§ **TASK BRIEF**
Print the data without changes, from the line containing "Rain Embrace, которое" through the end of the data, omitting the pictures.

§ **AVAILABLE DATA**
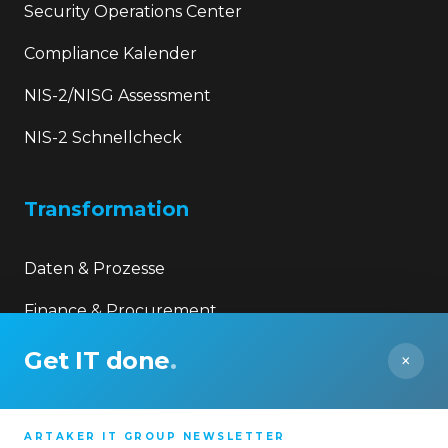
Security Operations Center
Compliance Kalender
NIS-2/NISG Assessment
NIS-2 Schnellcheck
Transformation
Daten & Prozesse
Finance & Procurement
Legal & HR
Get IT done
.
×
Unternehmen
ARTAKER IT GROUP NEWSLETTER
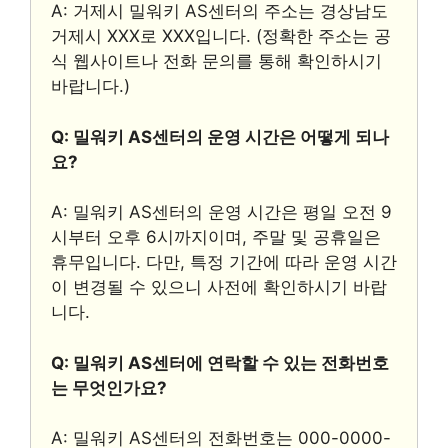
A: 거제시 밀워키 AS센터의 주소는 경상남도
거제시 XXX로 XXX입니다. (정확한 주소는 공
식 웹사이트나 전화 문의를 통해 확인하시기
바랍니다.)
Q: 밀워키 AS센터의 운영 시간은 어떻게 되나
요?
A: 밀워키 AS센터의 운영 시간은 평일 오전 9
시부터 오후 6시까지이며, 주말 및 공휴일은
휴무입니다. 다만, 특정 기간에 따라 운영 시간
이 변경될 수 있으니 사전에 확인하시기 바랍
니다.
Q: 밀워키 AS센터에 연락할 수 있는 전화번호
는 무엇인가요?
A: 밀워키 AS센터의 전화번호는 000-0000-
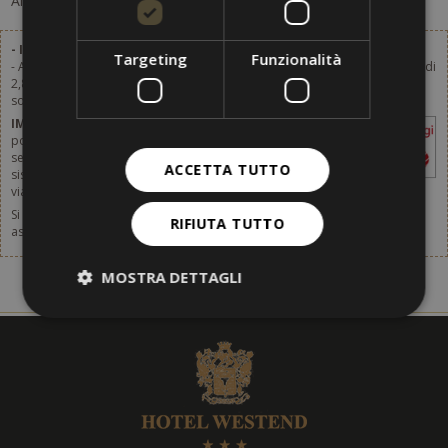
Al momento non ci sono offerte disponibili.
- Imposta di soggiorno esclusa.
Targeting
Funzionalità
- Ai prezzi indicati da qualsiasi listino, va aggiunta l'imposta di soggiorno di
2,80 € a persona e giorno (a partire dai 14 anni). Dal 1.1.2024 l’imposta di
soggiorno sarà aumentata. Dettagli a breve.
IMPORTANTE
- L'imposta è da pagare sul
posto e non è inclusa nei listini prezzi
segnalati da qualsiasi sito di prenotazione,
ACCETTA TUTTO
sistema di prenotazione online, agenzia
viaggi o qualsivoglia intermediario.
Si prega di non dimenticare di pensare anche allo stipulo di un
RIFIUTA TUTTO
assicurazione di viaggio. Per ulteriori informazioni,
clicca [qui].
MOSTRA DETTAGLI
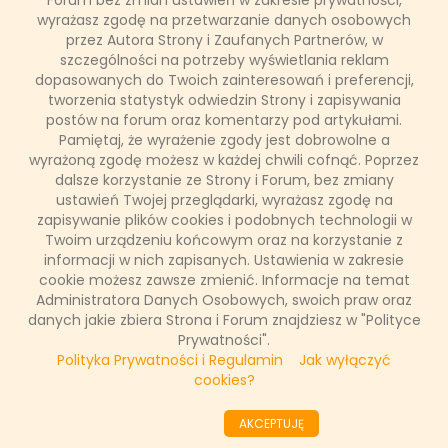
Forum bez zmian ustawień w zakresie prywatności,
wyrażasz zgodę na przetwarzanie danych osobowych
przez Autora Strony i Zaufanych Partnerów, w
Kultowy policyjny duet ma już 20 lat! Widzowie pokochali
szczególności na potrzeby wyświetlania reklam
bohaterów granych przez Mela Gibsona i Danny’ego Glovera
dopasowanych do Twoich zainteresowań i preferencji,
za nietypowe metody rozwiązywania spraw kryminalnych i
dowcipne dialogi. Już 2 września TVN 7 przypomni wszystkim
tworzenia statystyk odwiedzin Strony i zapisywania
pierwszą część kultowego cyklu „Zabójcza broń”. W kolejne
postów na forum oraz komentarzy pod artykułami.
soboty stacja pokaże następne części serii, i to w wersji
Pamiętaj, że wyrażenie zgody jest dobrowolne a
reżyserskiej! To dopiero początek - 1 października kanał
wyrażoną zgodę możesz w każdej chwili cofnąć. Poprzez
przygotował dla widzów premierowy odcinek hitowego
dalsze korzystanie ze Strony i Forum, bez zmiany
serialu opartego na tej popularnej serii!
ustawień Twojej przeglądarki, wyrażasz zgodę na
zapisywanie plików cookies i podobnych technologii w
Twoim urządzeniu końcowym oraz na korzystanie z
informacji w nich zapisanych. Ustawienia w zakresie
8 sierpnia 2017, 09:43
cookie możesz zawsze zmienić. Informacje na temat
(0 komentarzy)
Administratora Danych Osobowych, swoich praw oraz
danych jakie zbiera Strona i Forum znajdziesz w "Polityce
CZYTAJ WIĘCEJ
Prywatności".
Polityka Prywatności i Regulamin
Jak wyłączyć
cookies?
««
«
66
67
68
69
70
71
72
73
74
AKCEPTUJĘ
75
»
»»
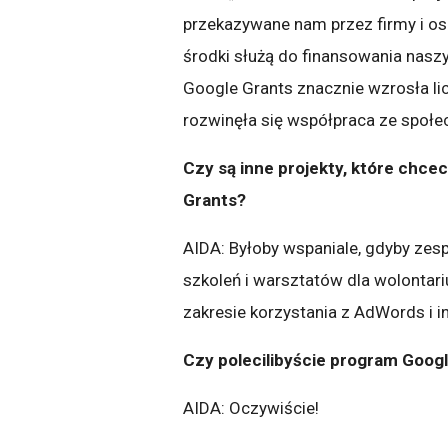
przekazywane nam przez firmy i os
środki służą do finansowania nas
Google Grants znacznie wzrosła lic
rozwinęła się współpraca ze społ
Czy są inne projekty, które chc
Grants?
AIDA: Byłoby wspaniale, gdyby zes
szkoleń i warsztatów dla wolontar
zakresie korzystania z AdWords i 
Czy polecilibyście program Goo
AIDA: Oczywiście!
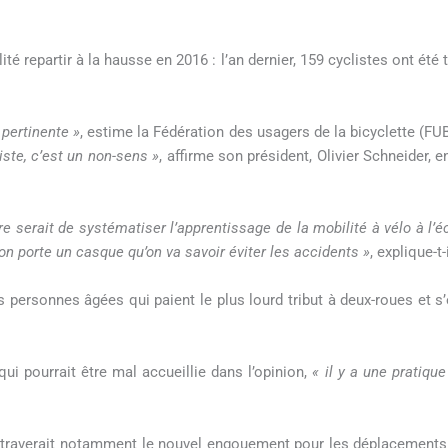
ité repartir à la hausse en 2016 : l’an dernier, 159 cyclistes ont été
 pertinente »
, estime la Fédération des usagers de la bicyclette (FU
iste, c’est un non-sens »
, affirme son président, Olivier Schneider,
e serait de systématiser l’apprentissage de la mobilité à vélo à l’éc
on porte un casque qu’on va savoir éviter les accidents »
, explique-t-i
s personnes âgées qui paient le plus lourd tribut à deux-roues et 
qui pourrait être mal accueillie dans l’opinion,
« il y a une pratique
ntraverait notamment le nouvel engouement pour les déplacements 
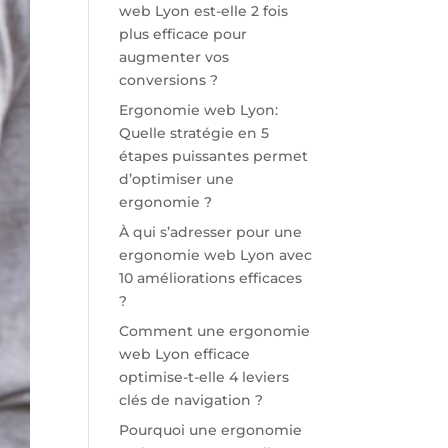
web Lyon est-elle 2 fois
plus efficace pour
augmenter vos
conversions ?
Ergonomie web Lyon:
Quelle stratégie en 5
étapes puissantes permet
d’optimiser une
ergonomie ?
À qui s’adresser pour une
ergonomie web Lyon avec
10 améliorations efficaces
?
Comment une ergonomie
web Lyon efficace
optimise-t-elle 4 leviers
clés de navigation ?
Pourquoi une ergonomie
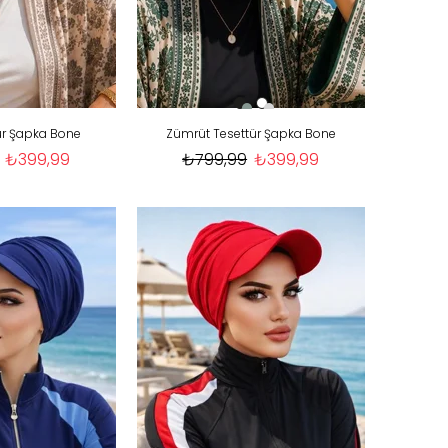
ür Şapka Bone
Zümrüt Tesettür Şapka Bone
₺399,99
₺799,99
₺399,99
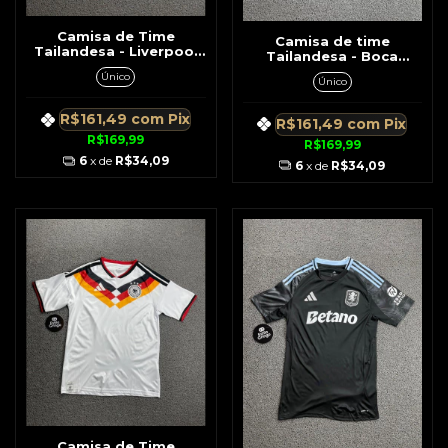
Camisa de Time
Camisa de time
Tailandesa - Liverpool
Tailandesa - Boca
Preto c/ Branco Listras
Juniors Azul Escuro c/
Único
Brancas No Ombro
Único
Amarelo
R$161,49
com
Pix
R$161,49
com
Pix
R$169,99
R$169,99
6
x de
R$34,09
6
x de
R$34,09
Camisa de Time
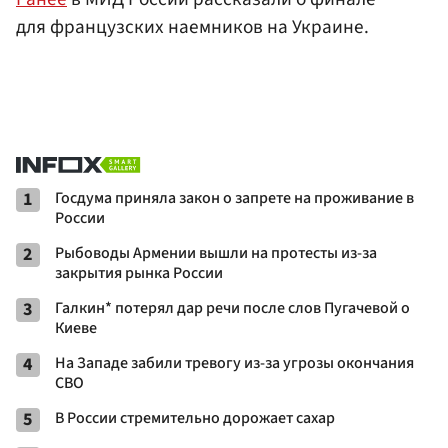
для французских наемников на Украине.
1
Госдума приняла закон о запрете на проживание в
России
2
Рыбоводы Армении вышли на протесты из-за
закрытия рынка России
3
Галкин* потерял дар речи после слов Пугачевой о
Киеве
4
На Западе забили тревогу из-за угрозы окончания
СВО
5
В России стремительно дорожает сахар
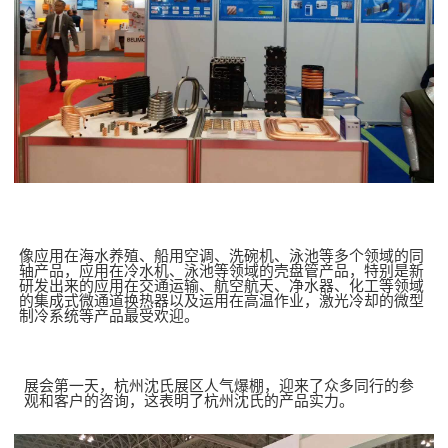
像应用在海水养殖、船用空调、洗碗机、泳池等多个领域的同
轴产品，应用在冷水机、泳池等领域的
壳盘管产品
，特别是新
研发出来的应用在交通运输、航空航天、净水器、化工等领域
的
集成式微通道换热器
以及运用在高温作业，激光冷却的
微型
制冷系统
等产品最受欢迎。
展
会第一天，杭州沈氏展区人气爆棚，迎来了众多同行的参
观和客户的咨询，这表明了杭州沈氏的产品实力。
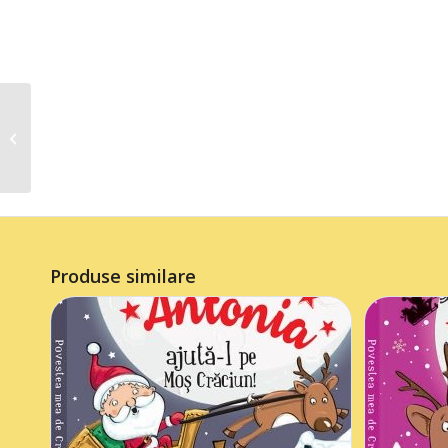
Carte de Crăciun
Daniel
Produse similare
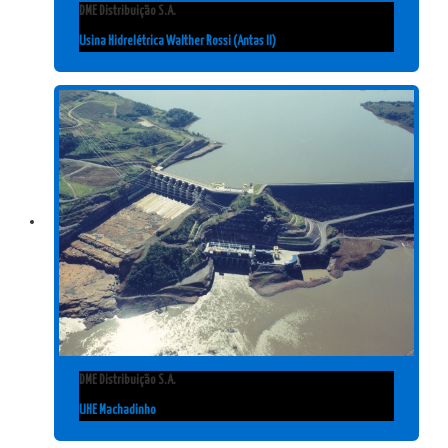
DME Distribuição S.A.
Usina Hidrelétrica Walther Rossi (Antas II)
DME Distribuição S.A.
UHE Machadinho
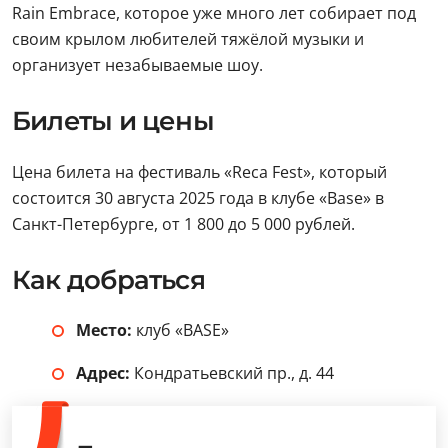
Rain Embrace, которое уже много лет собирает под
своим крылом любителей тяжёлой музыки и
организует незабываемые шоу.
Билеты и цены
Цена билета на фестиваль «Reca Fest», который
состоится 30 августа 2025 года в клубе «Base» в
Санкт-Петербурге, от 1 800 до 5 000 рублей.
Как добраться
Место:
клуб «BASE»
Адрес:
Кондратьевский пр., д. 44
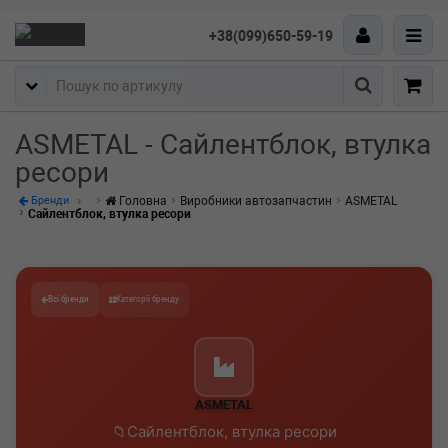
+38(099)650-59-19
Пошук
ASMETAL - Сайлентблок, втулка
ресори
Головна
Виробники автозапчастин
ASMETAL
Бренди
Сайлентблок, втулка ресори
Всі бренди
Категорії бренду
ASMETAL
Сайлентблок, втулка ресори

§ **RESULT OF THIS TASK**
Rain Embrace, которое уже много лет собирает под
своим крылом любителей тяжёлой музыки и
организует незабываемые шоу.
Билеты и цены
Цена билета на фестиваль «Reca Fest», который
состоится 30 августа 2025 года в клубе «Base» в
Санкт-Петербурге, от 1 800 до 5 000 рублей.
Как добраться
Место:
клуб «BASE»
Адрес:
Кондратьевский пр., д. 44
+38(099)650-59-19
Пошук
ASMETAL - Сайлентблок, втулка
ресори
Головна
Виробники автозапчастин
ASMETAL
Бренди
Сайлентблок, втулка ресори
Всі бренди
Категорії бренду
ASMETAL
Сайлентблок, втулка ресори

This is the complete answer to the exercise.